- Point Boston
- Coordinates: 34°37′S 135°55′E﻿ / ﻿34.62°S 135.92°E
- Population: 62 (SAL 2021)
- Postcode(s): 5607
- Time zone: ACST (UTC+9:30)
- • Summer (DST): ACST (UTC+10:30)
- LGA(s): District Council of Lower Eyre Peninsula
- Region: Eyre Western
- County: Flinders
- State electorate(s): Flinders
- Federal division(s): Grey
Localities around Point Boston:
| North Shields | Spencer Gulf | Spencer Gulf |
| North Shields | Point Boston | Spencer Gulf |
| Spencer Gulf | Spencer Gulf | Spencer Gulf |

= Point Boston, South Australia =

Point Boston is a locality in the Eyre and Western Region of South Australia, situated within the District Council of Lower Eyre Peninsula. It was formally established on 15 October 2009, when it was separated from North Shields; it is named after the geographical feature, which was named by Matthew Flinders in 1802.

The area is subject to a large master-planned residential development, which is overseen by the Point Boston Community Corporation.
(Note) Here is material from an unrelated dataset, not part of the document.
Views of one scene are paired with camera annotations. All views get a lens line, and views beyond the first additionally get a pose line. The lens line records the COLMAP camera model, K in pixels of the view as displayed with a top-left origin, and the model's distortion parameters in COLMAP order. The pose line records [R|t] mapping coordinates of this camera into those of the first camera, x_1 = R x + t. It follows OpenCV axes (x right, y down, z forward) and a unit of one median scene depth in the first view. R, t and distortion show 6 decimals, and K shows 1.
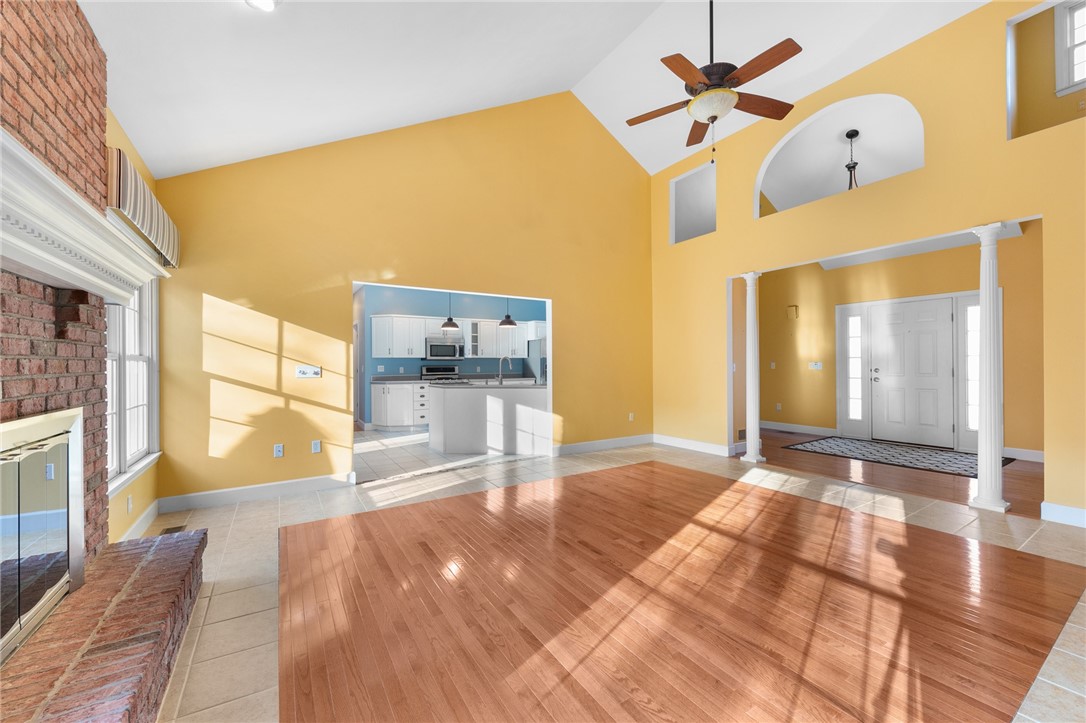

When completed, it will consist of four grouped settlements held under community title, each with approximately 250 residential lots. The first homeowners were given clearance to move in in December 2013, following prolonged delays associated with the initial developer having gone into receivership in 2010. Point Boston had previously been rezoned for rural 'lifestyle' development in the 1990s, but this had seen little takeup. A section of the locality had previously been used for sand mining; however, the mining lease has expired and the land is now being rehabilitated.

A function centre, The Peninsula, is located on Sullivan Drive. It won the Master Builder Award in South Australia for 2009. Sullivan Drive connects Lincoln Highway with the tip of Point Boston.